_Supplied passage_

____________________

However, it took some time to get good at growing sorghum. Smallman says that after some June frosts, they learned the hard way to plant the crop only in late June or even early July (into a cover crop that has kept the weeds down). “The other main thing we learned was how to cut it,” he says. “We were using a rotary mower that left large chunks that affected the alfalfa plant stand, so we bought a flailing mower and that does a great job.”
Both crops are mulched each year and tilled into the soil as green manure before the potato crop. Most tilling happens in the fall with some occurring in the spring if the fields are too wet.
Smallman says the practice has boosted soil organic matter, and in addition, the alfalfa’s deep tap root is really effective in keeping compaction at bay during the freeze/thaw cycle. “We use GPS and run on a bit of an angle with the mower and stay out of the potato tracks,” says Smallman. “It really helps alfalfa growth. I saw this in grape growing when I went to Niagara Falls through the Farm Management Council’s ‘Bridging the Gap’ program.”
And the potatoes? Yield has increased, yes, but quality has greatly increased, making storage easier and boosting profits.
“We ship our potatoes to New Brunswick and Nova Scotia and there are three or four other farms in the area that also do this. We were always looking for trucks, so we decided to take the plunge and buy one”
TAKING IT TO THE NEXT LEVEL
In 2023, Smallman plans to take the farm’s soil management to the next level with soil, water and topography (SWAT) mapping offered through Saskatchewan-based Croptimistic Technology. This allows Smallman to get an unprecedented look at his fields, making it much easier to execute variable rate application of various inputs.

____________________

_Records shown_
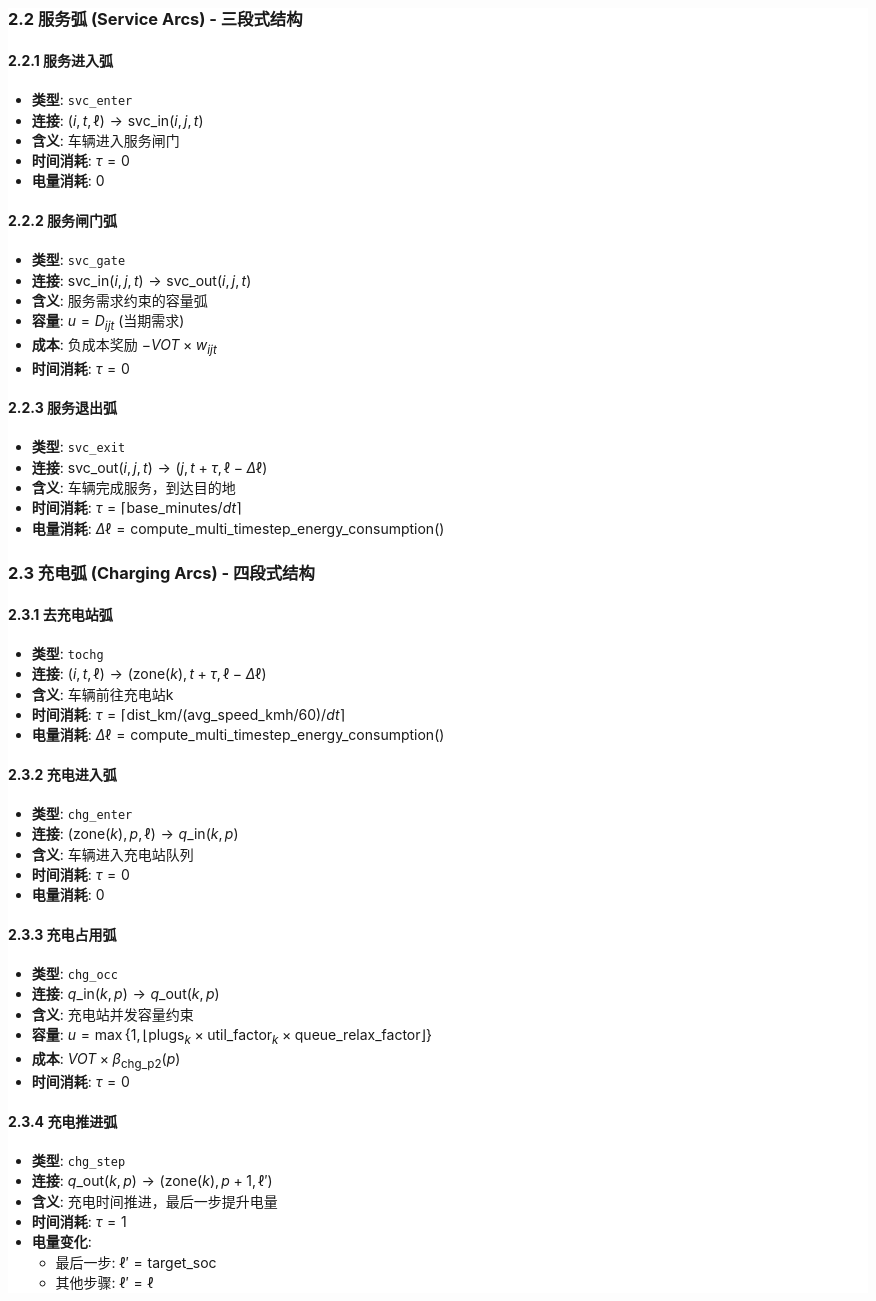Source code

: ### 2.2 服务弧 (Service Arcs) - 三段式结构

#### 2.2.1 服务进入弧
- **类型**: `svc_enter`
- **连接**: $(i,t,\ell) \rightarrow \text{svc\_in}(i,j,t)$
- **含义**: 车辆进入服务闸门
- **时间消耗**: $\tau = 0$
- **电量消耗**: 0

#### 2.2.2 服务闸门弧
- **类型**: `svc_gate`
- **连接**: $\text{svc\_in}(i,j,t) \rightarrow \text{svc\_out}(i,j,t)$
- **含义**: 服务需求约束的容量弧
- **容量**: $u = D_{ijt}$ (当期需求)
- **成本**: 负成本奖励 $-VOT \times w_{ijt}$
- **时间消耗**: $\tau = 0$

#### 2.2.3 服务退出弧
- **类型**: `svc_exit`
- **连接**: $\text{svc\_out}(i,j,t) \rightarrow (j,t+\tau,\ell-\Delta\ell)$
- **含义**: 车辆完成服务，到达目的地
- **时间消耗**: $\tau = \lceil \text{base\_minutes}/dt \rceil$
- **电量消耗**: $\Delta\ell = \text{compute\_multi\_timestep\_energy\_consumption}()$

### 2.3 充电弧 (Charging Arcs) - 四段式结构

#### 2.3.1 去充电站弧
- **类型**: `tochg`
- **连接**: $(i,t,\ell) \rightarrow (\text{zone}(k),t+\tau,\ell-\Delta\ell)$
- **含义**: 车辆前往充电站k
- **时间消耗**: $\tau = \lceil \text{dist\_km}/(\text{avg\_speed\_kmh}/60)/dt \rceil$
- **电量消耗**: $\Delta\ell = \text{compute\_multi\_timestep\_energy\_consumption}()$

#### 2.3.2 充电进入弧
- **类型**: `chg_enter`
- **连接**: $(\text{zone}(k),p,\ell) \rightarrow q\_\text{in}(k,p)$
- **含义**: 车辆进入充电站队列
- **时间消耗**: $\tau = 0$
- **电量消耗**: 0

#### 2.3.3 充电占用弧
- **类型**: `chg_occ`
- **连接**: $q\_\text{in}(k,p) \rightarrow q\_\text{out}(k,p)$
- **含义**: 充电站并发容量约束
- **容量**: $u = \max\{1, \lfloor \text{plugs}_k \times \text{util\_factor}_k \times \text{queue\_relax\_factor} \rfloor\}$
- **成本**: $VOT \times \beta_{\text{chg\_p2}}(p)$
- **时间消耗**: $\tau = 0$

#### 2.3.4 充电推进弧
- **类型**: `chg_step`
- **连接**: $q\_\text{out}(k,p) \rightarrow (\text{zone}(k),p+1,\ell')$
- **含义**: 充电时间推进，最后一步提升电量
- **时间消耗**: $\tau = 1$
- **电量变化**: 
  - 最后一步: $\ell' = \text{target\_soc}$
  - 其他步骤: $\ell' = \ell$
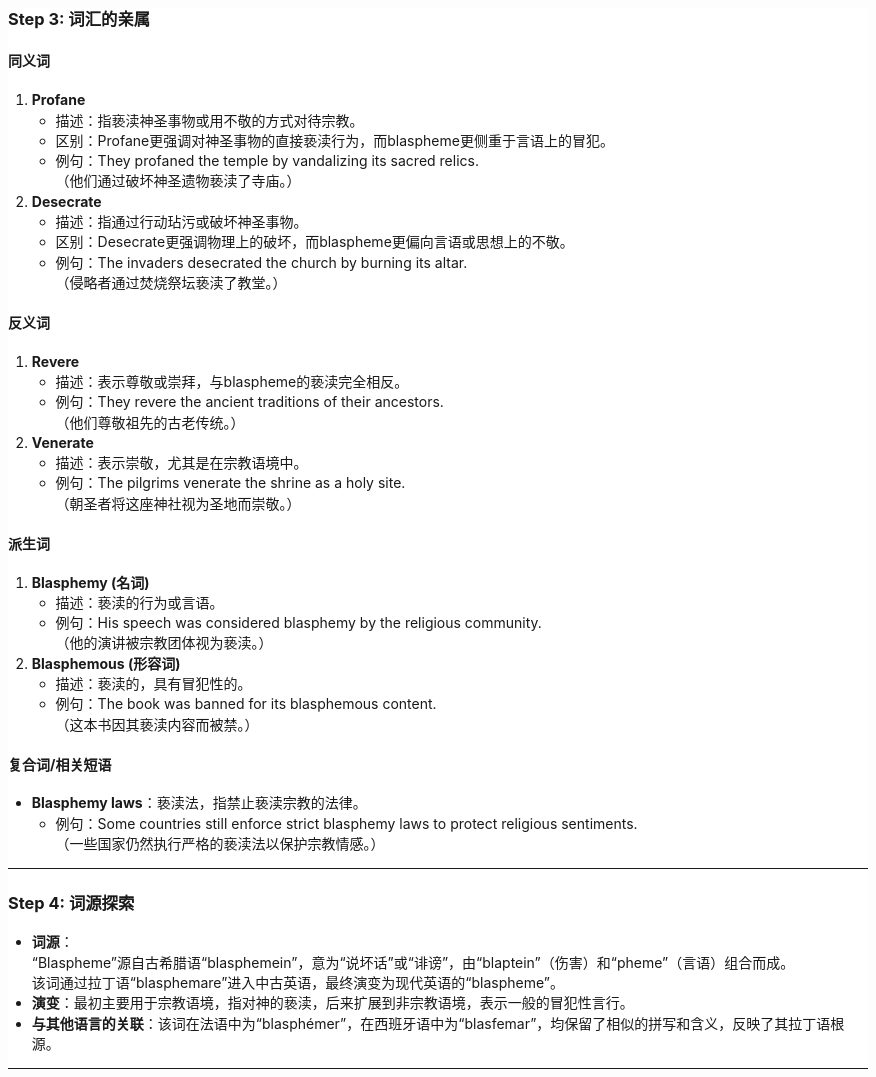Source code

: 
### **Step 3: 词汇的亲属**

#### **同义词**
1. **Profane**  
   - 描述：指亵渎神圣事物或用不敬的方式对待宗教。  
   - 区别：Profane更强调对神圣事物的直接亵渎行为，而blaspheme更侧重于言语上的冒犯。  
   - 例句：They profaned the temple by vandalizing its sacred relics.  
     （他们通过破坏神圣遗物亵渎了寺庙。）
2. **Desecrate**  
   - 描述：指通过行动玷污或破坏神圣事物。  
   - 区别：Desecrate更强调物理上的破坏，而blaspheme更偏向言语或思想上的不敬。  
   - 例句：The invaders desecrated the church by burning its altar.  
     （侵略者通过焚烧祭坛亵渎了教堂。）

#### **反义词**
1. **Revere**  
   - 描述：表示尊敬或崇拜，与blaspheme的亵渎完全相反。  
   - 例句：They revere the ancient traditions of their ancestors.  
     （他们尊敬祖先的古老传统。）
2. **Venerate**  
   - 描述：表示崇敬，尤其是在宗教语境中。  
   - 例句：The pilgrims venerate the shrine as a holy site.  
     （朝圣者将这座神社视为圣地而崇敬。）

#### **派生词**
1. **Blasphemy (名词)**  
   - 描述：亵渎的行为或言语。  
   - 例句：His speech was considered blasphemy by the religious community.  
     （他的演讲被宗教团体视为亵渎。）
2. **Blasphemous (形容词)**  
   - 描述：亵渎的，具有冒犯性的。  
   - 例句：The book was banned for its blasphemous content.  
     （这本书因其亵渎内容而被禁。）

#### **复合词/相关短语**
- **Blasphemy laws**：亵渎法，指禁止亵渎宗教的法律。  
  - 例句：Some countries still enforce strict blasphemy laws to protect religious sentiments.  
    （一些国家仍然执行严格的亵渎法以保护宗教情感。）

---

### **Step 4: 词源探索**

- **词源**：  
  “Blaspheme”源自古希腊语“blasphemein”，意为“说坏话”或“诽谤”，由“blaptein”（伤害）和“pheme”（言语）组合而成。  
  该词通过拉丁语“blasphemare”进入中古英语，最终演变为现代英语的“blaspheme”。  
- **演变**：最初主要用于宗教语境，指对神的亵渎，后来扩展到非宗教语境，表示一般的冒犯性言行。  
- **与其他语言的关联**：该词在法语中为“blasphémer”，在西班牙语中为“blasfemar”，均保留了相似的拼写和含义，反映了其拉丁语根源。

---
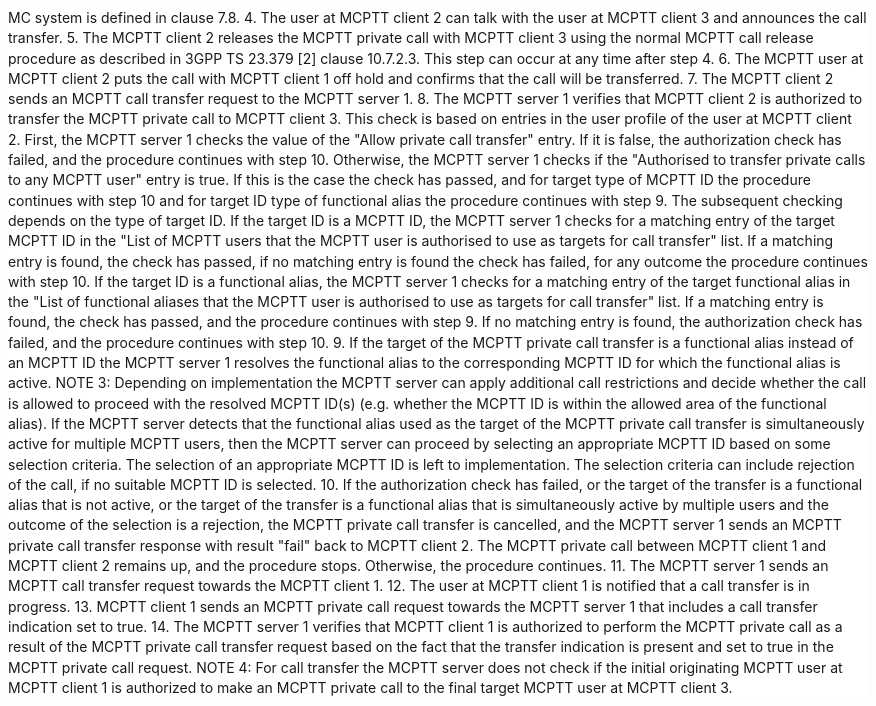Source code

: MC system is defined in clause 7.8.
4\. The user at MCPTT client 2 can talk with the user at MCPTT client 3 and
announces the call transfer.
5\. The MCPTT client 2 releases the MCPTT private call with MCPTT client 3
using the normal MCPTT call release procedure as described in 3GPP TS 23.379
[2] clause 10.7.2.3. This step can occur at any time after step 4.
6\. The MCPTT user at MCPTT client 2 puts the call with MCPTT client 1 off
hold and confirms that the call will be transferred.
7\. The MCPTT client 2 sends an MCPTT call transfer request to the MCPTT
server 1.
8\. The MCPTT server 1 verifies that MCPTT client 2 is authorized to transfer
the MCPTT private call to MCPTT client 3. This check is based on entries in
the user profile of the user at MCPTT client 2. First, the MCPTT server 1
checks the value of the \"Allow private call transfer\" entry. If it is false,
the authorization check has failed, and the procedure continues with step 10.
Otherwise, the MCPTT server 1 checks if the \"Authorised to transfer private
calls to any MCPTT user\" entry is true. If this is the case the check has
passed, and for target type of MCPTT ID the procedure continues with step 10
and for target ID type of functional alias the procedure continues with step
9. The subsequent checking depends on the type of target ID. If the target ID
is a MCPTT ID, the MCPTT server 1 checks for a matching entry of the target
MCPTT ID in the \"List of MCPTT users that the MCPTT user is authorised to use
as targets for call transfer\" list. If a matching entry is found, the check
has passed, if no matching entry is found the check has failed, for any
outcome the procedure continues with step 10. If the target ID is a functional
alias, the MCPTT server 1 checks for a matching entry of the target functional
alias in the \"List of functional aliases that the MCPTT user is authorised to
use as targets for call transfer\" list. If a matching entry is found, the
check has passed, and the procedure continues with step 9. If no matching
entry is found, the authorization check has failed, and the procedure
continues with step 10.
9\. If the target of the MCPTT private call transfer is a functional alias
instead of an MCPTT ID the MCPTT server 1 resolves the functional alias to the
corresponding MCPTT ID for which the functional alias is active.
NOTE 3: Depending on implementation the MCPTT server can apply additional call
restrictions and decide whether the call is allowed to proceed with the
resolved MCPTT ID(s) (e.g. whether the MCPTT ID is within the allowed area of
the functional alias). If the MCPTT server detects that the functional alias
used as the target of the MCPTT private call transfer is simultaneously active
for multiple MCPTT users, then the MCPTT server can proceed by selecting an
appropriate MCPTT ID based on some selection criteria. The selection of an
appropriate MCPTT ID is left to implementation. The selection criteria can
include rejection of the call, if no suitable MCPTT ID is selected.
10\. If the authorization check has failed, or the target of the transfer is a
functional alias that is not active, or the target of the transfer is a
functional alias that is simultaneously active by multiple users and the
outcome of the selection is a rejection, the MCPTT private call transfer is
cancelled, and the MCPTT server 1 sends an MCPTT private call transfer
response with result \"fail\" back to MCPTT client 2\. The MCPTT private call
between MCPTT client 1 and MCPTT client 2 remains up, and the procedure stops.
Otherwise, the procedure continues.
11\. The MCPTT server 1 sends an MCPTT call transfer request towards the MCPTT
client 1.
12\. The user at MCPTT client 1 is notified that a call transfer is in
progress.
13\. MCPTT client 1 sends an MCPTT private call request towards the MCPTT
server 1 that includes a call transfer indication set to true.
14\. The MCPTT server 1 verifies that MCPTT client 1 is authorized to perform
the MCPTT private call as a result of the MCPTT private call transfer request
based on the fact that the transfer indication is present and set to true in
the MCPTT private call request.
NOTE 4: For call transfer the MCPTT server does not check if the initial
originating MCPTT user at MCPTT client 1 is authorized to make an MCPTT
private call to the final target MCPTT user at MCPTT client 3.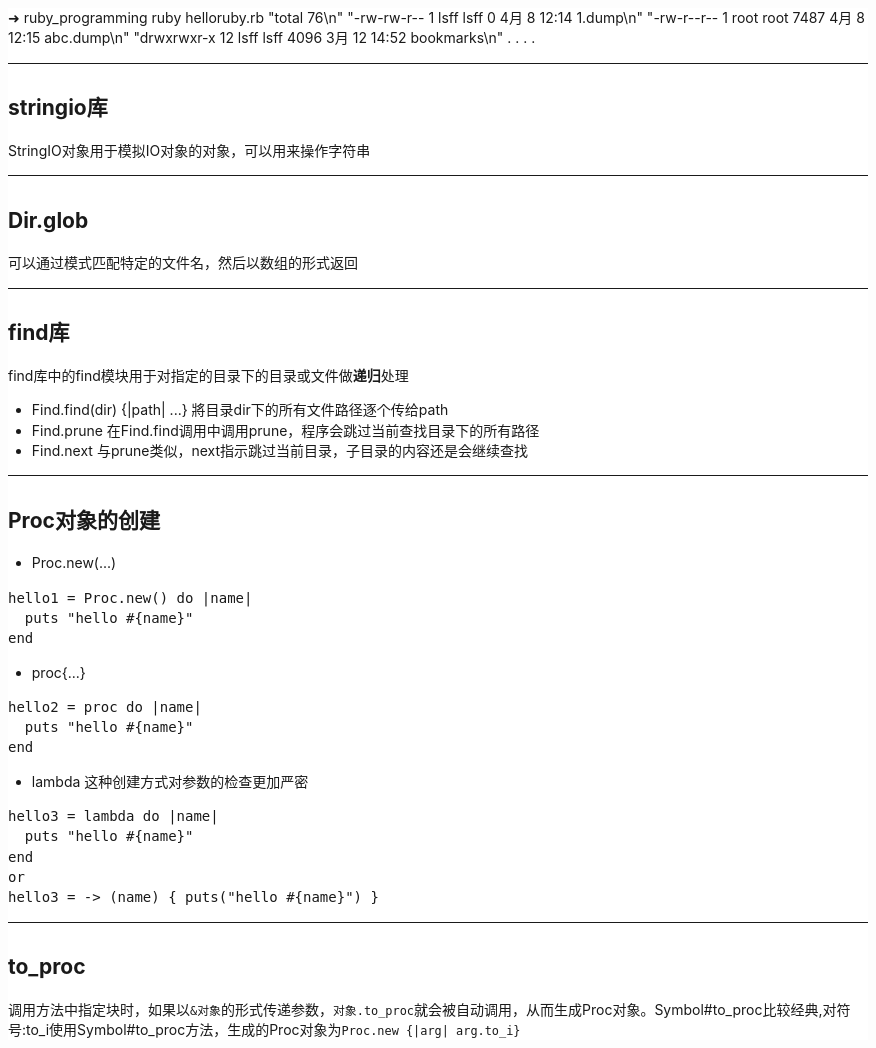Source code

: ➜  ruby\_programming ruby helloruby.rb
"total 76\n"
"-rw-rw-r--  1 lsff lsff    0 4月   8 12:14 1.dump\n"
"-rw-r--r--  1 root root 7487 4月   8 12:15 abc.dump\n"
"drwxrwxr-x 12 lsff lsff 4096 3月  12 14:52 bookmarks\n"
. . . .
</pre>

- - - -
## stringio库
StringIO对象用于模拟IO对象的对象，可以用来操作字符串

- - - -
## Dir.glob
可以通过模式匹配特定的文件名，然后以数组的形式返回

- - - -
## find库
find库中的find模块用于对指定的目录下的目录或文件做**递归**处理

- Find.find(dir) {|path| ...} 將目录dir下的所有文件路径逐个传给path
- Find.prune 在Find.find调用中调用prune，程序会跳过当前查找目录下的所有路径
- Find.next 与prune类似，next指示跳过当前目录，子目录的内容还是会继续查找

- - - -
## Proc对象的创建

- Proc.new(...)
<pre>
hello1 = Proc.new() do |name|
  puts "hello #{name}"
end
</pre>
- proc{...}
<pre>
hello2 = proc do |name|
  puts "hello #{name}"
end
</pre>
- lambda 这种创建方式对参数的检查更加严密
<pre>
hello3 = lambda do |name|
  puts "hello #{name}"
end
or
hello3 = -> (name) { puts("hello #{name}") }
</pre>

- - - -
## to\_proc
调用方法中指定块时，如果以`&对象`的形式传递参数，`对象.to_proc`就会被自动调用，从而生成Proc对象。Symbol#to\_proc比较经典,对符号:to\_i使用Symbol#to\_proc方法，生成的Proc对象为`Proc.new {|arg| arg.to_i}`
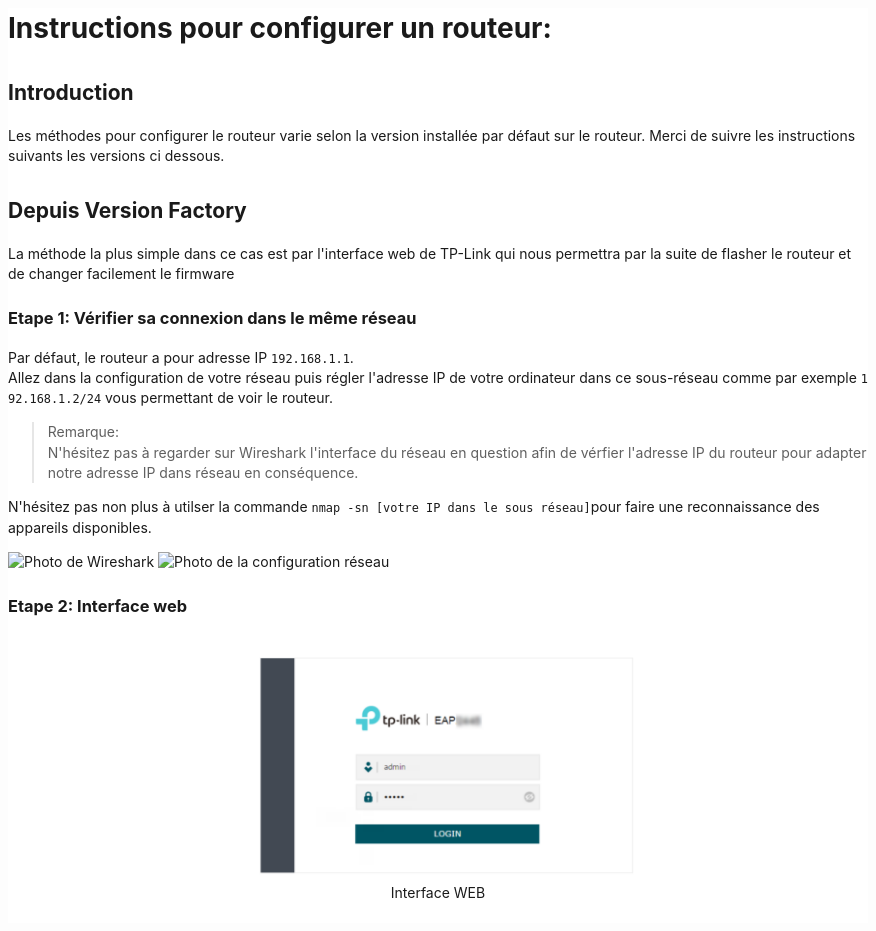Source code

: #  Instructions pour configurer un routeur:

## Introduction

Les méthodes pour configurer le routeur varie selon la version installée par défaut sur le routeur. Merci de suivre les instructions suivants les versions ci dessous.
## Depuis Version Factory

La méthode la plus simple dans ce cas est par l'interface web de TP-Link qui nous permettra par la suite de flasher le routeur et de changer facilement le firmware

### Etape 1: Vérifier sa connexion dans le même réseau

Par défaut, le routeur a pour adresse IP `192.168.1.1`.  
Allez dans la configuration de votre réseau puis régler l'adresse IP de votre ordinateur dans ce sous-réseau comme par exemple `192.168.1.2/24` vous permettant de voir le routeur.

> Remarque:  
N'hésitez pas à regarder sur Wireshark l'interface du réseau en question afin de vérfier l'adresse IP du routeur pour adapter notre adresse IP dans réseau en conséquence. 

N'hésitez pas non plus à utilser la commande `nmap -sn [votre IP dans le sous réseau]`pour faire une reconnaissance des appareils disponibles.


![Photo de Wireshark]()
![Photo de la configuration réseau]()

### Etape 2: Interface web
<div align="center">
<br>
<img src="../Images/web_interface.png" width="400"> </br>
Interface WEB </br>
</br> 
</div>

____________________

_Written task 1_
In the passage about Smallman's farm, what kind of mower did the farm buy after the rotary mower left large chunks?
_Written task 2_
Write the next part of the passage about Smallman's farm, picking up right after its final sentence.

_Exercise result 1_
A flailing mower.

_Exercise result 2_
“We have our own fertilizer and lime spreader and we’ll use the SWAT maps for that and for seeding as well,” says Smallman. “We’re also going to get a yield monitor on the harvester. Mapping is crucial. If we put more seed on the better land, less fertilizer where it’s not needed and so on, it all makes a difference. We expect the SWAT investment to provide a pretty quick return.”
Smallman, along with his wife Karissa, won the 2022 Outstanding Young Farmers Program award for the Atlantic region. While he says he feels like he’s just another potato farmer, he does acknowledge he’s ahead of the pack with soil management and is pleased he took the advice of OYF alumni in the region to apply to the program.
“It’s humbling and overwhelming to be a part of this family,” he says. “It does definitely feel like a family. It’s not just about farming. There are 42 alumni in the Atlantic region, and they have been very supportive. They really keep in touch and have opened up opportunities for us. It’s a network that’s really amazing.”